■ RECORDS SHOWN:
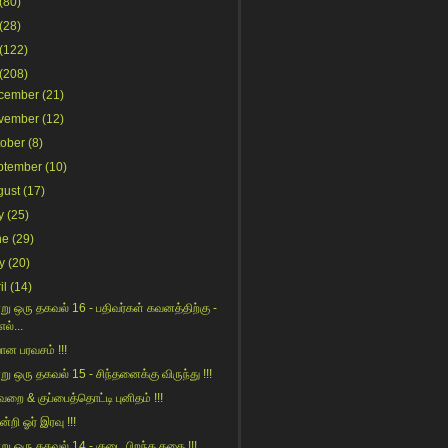
(80)
(28)
(122)
(208)
cember
(21)
vember
(12)
tober
(8)
ptember
(10)
gust
(17)
y
(25)
ne
(29)
y
(20)
il
(14)
று ஒரு தகவல் 16 - பதிவர்கள் கவனத்திற்கு -
எல்...
ான பரவசம் !!!
று ஒரு தகவல் 15 - சிந்தனைக்கு விருந்து !!!
வறை & குப்பைத்தொட்டி புனிதம் !!!
ன்றி ஓர் இரவு !!!
று ஒரு தகவல் 14 - குடை பிறந்த கதை !!!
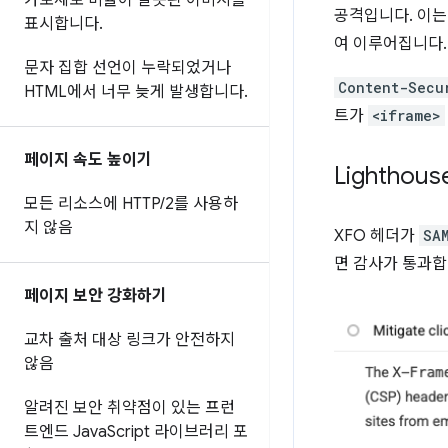
가로세로 비율이 잘못된 이미지를
공격입니다. 이
표시합니다
.
여 이루어집니다.
문자 집합 선언이 누락되었거나
Content-Secu
HTML에서 너무 늦게 발생합니다
.
트가
<iframe>
페이지 속도 높이기
Lightho
모든 리소스에 HTTP
/
2를 사용하
지 않음
XFO 헤더가
SA
면 감사가 통과합
페이지 보안 강화하기
교차 출처 대상 링크가 안전하지
않음
알려진 보안 취약점이 있는 프런
트엔드 Java
Script 라이브러리 포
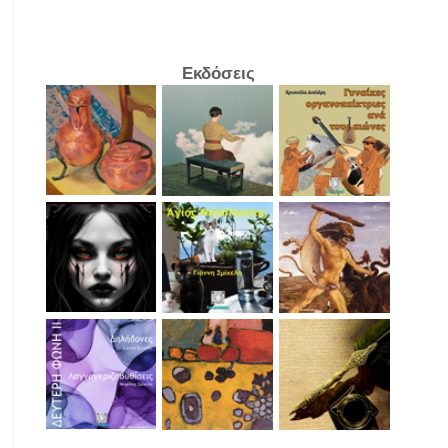
Εκδόσεις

■ ABOUT THIS TASK: Looking only at the entries, count the lines that contain the word "தகவல", then state that count and nothing else.

■ OUTPUT OF THE TASK: 3